'''

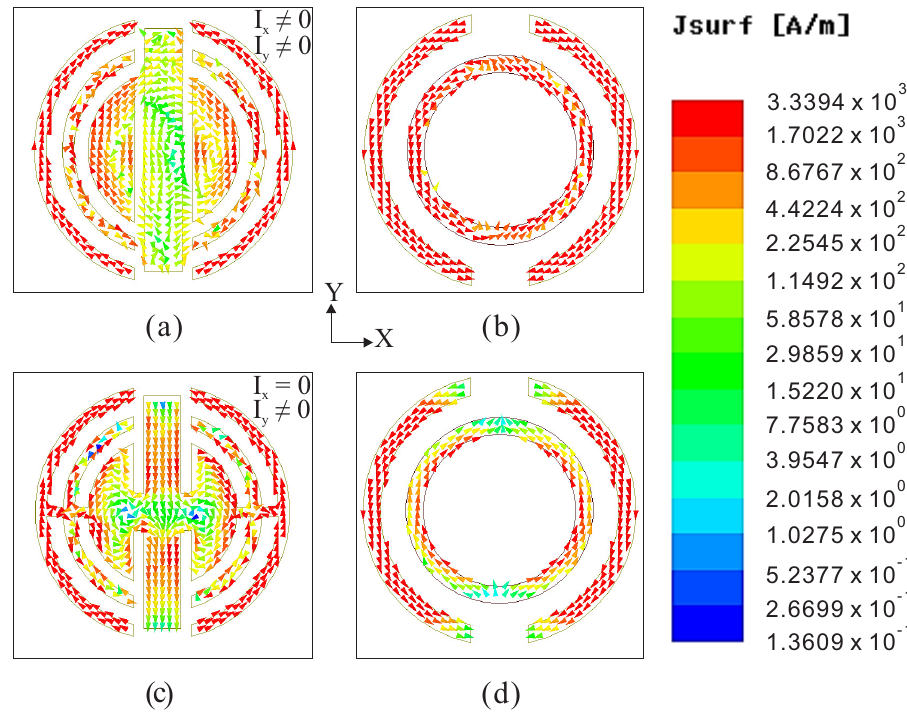
Figure 6. Surface current on the unit cell at 11.725 GHz when the dipole is not shorted with iterations: ( a ) Top layer. ( b ) Middle Layer. and surface current on the unit cell at 11.725 GHz when the dipole and iterations are shorted with each other: ( c ) Top layer. ( d ) Middle Layer. [ I x and I y represents the co- and x-pol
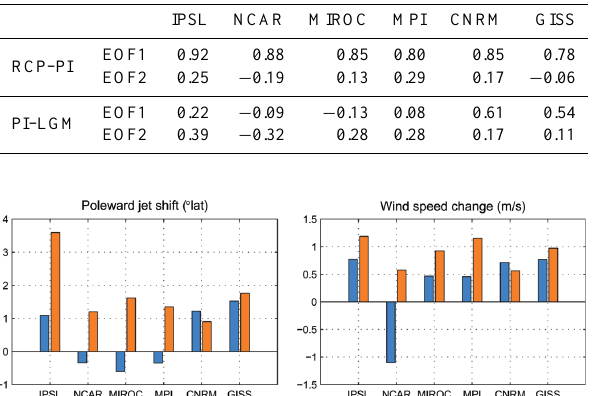
Table 1. Spatial (90–0 ◦ latitude) correlation of anomaly patterns of 850-hPa zonal-mean zonal wind: the first and second EOFs of the PI simulation, and the PI–LGM and RCP–PI differences.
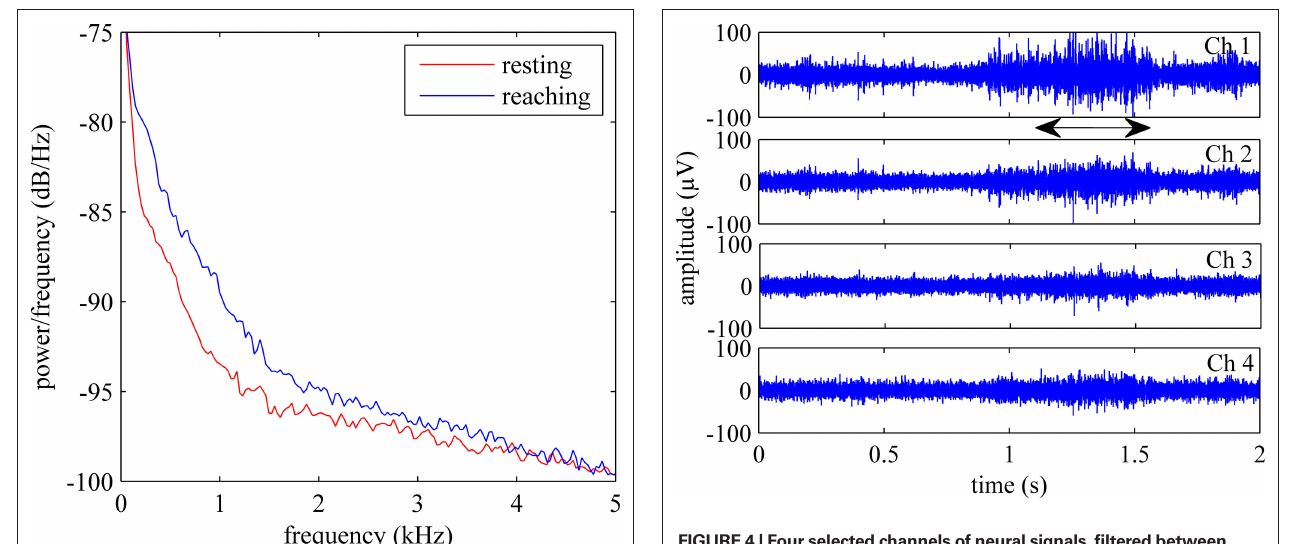
Figure 4 | Four selected channels of neural signals, filtered between 300–5000 Hz show the axonal population activity during the reaching behavior. The arrow marks the time of occurrence for the reach-to-grasp behavior.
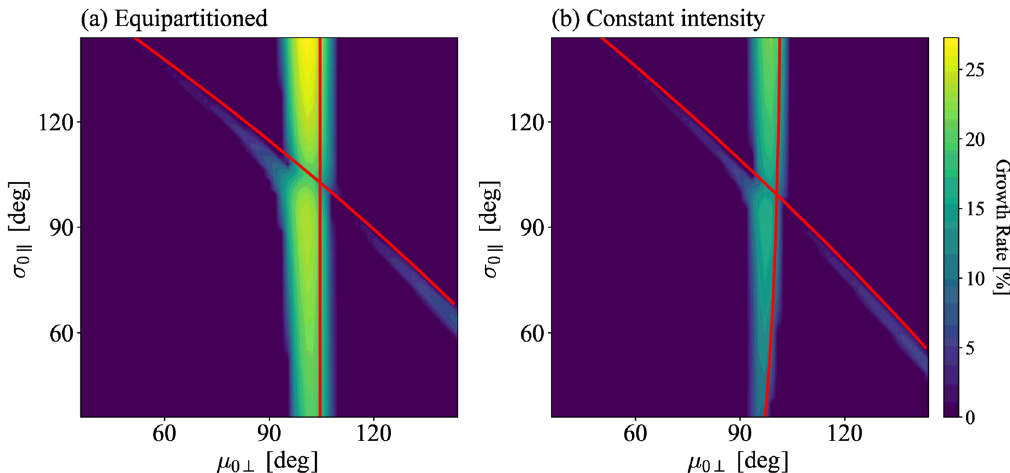
FIG. 3. Linear-mode stability predicted by the 3D rms envelope equations. Red lines indicate the positions of the second-order ( m ¼ 2 ) resonances expected from Eq. (6) with C 2 ¼ 0 . 7 . In the left panel (a), the equipartitioning condition is applied over the whole tune space with the transverse tune depression η ⊥ fixed at 0.8. In the right panel (b), the beam intensity (perveance) is kept unchanged. η ⊥ thus depends on the operating point. The intensity is determined so as to achieve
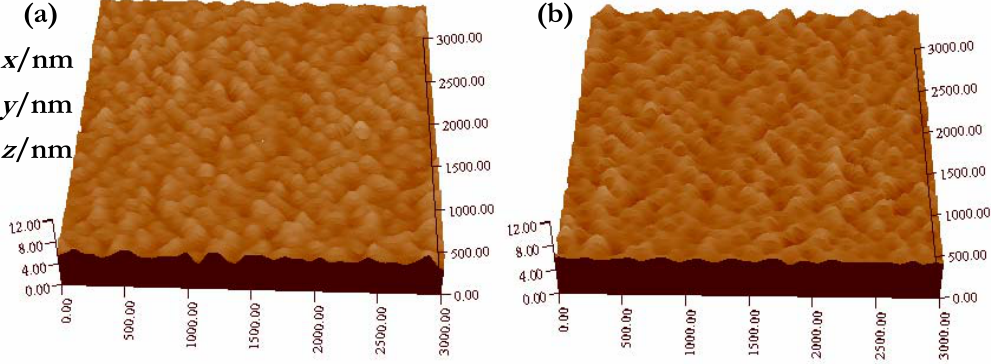
Figure 4. AFM images for (a) pristine and (b) Cd-doped thick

'''

• **How to complete this task**
Print the material above word for word, and keep the pictures out of it.

• **Result of the task**
Figure 6. Surface current on the unit cell at 11.725 GHz when the dipole is not shorted with iterations: ( a ) Top layer. ( b ) Middle Layer. and surface current on the unit cell at 11.725 GHz when the dipole and iterations are shorted with each other: ( c ) Top layer. ( d ) Middle Layer. [ I x and I y represents the co- and x-pol
Table 1. Spatial (90–0 ◦ latitude) correlation of anomaly patterns of 850-hPa zonal-mean zonal wind: the first and second EOFs of the PI simulation, and the PI–LGM and RCP–PI differences.
Figure 4 | Four selected channels of neural signals, filtered between 300–5000 Hz show the axonal population activity during the reaching behavior. The arrow marks the time of occurrence for the reach-to-grasp behavior.
FIG. 3. Linear-mode stability predicted by the 3D rms envelope equations. Red lines indicate the positions of the second-order ( m ¼ 2 ) resonances expected from Eq. (6) with C 2 ¼ 0 . 7 . In the left panel (a), the equipartitioning condition is applied over the whole tune space with the transverse tune depression η ⊥ fixed at 0.8. In the right panel (b), the beam intensity (perveance) is kept unchanged. η ⊥ thus depends on the operating point. The intensity is determined so as to achieve
Figure 4. AFM images for (a) pristine and (b) Cd-doped thick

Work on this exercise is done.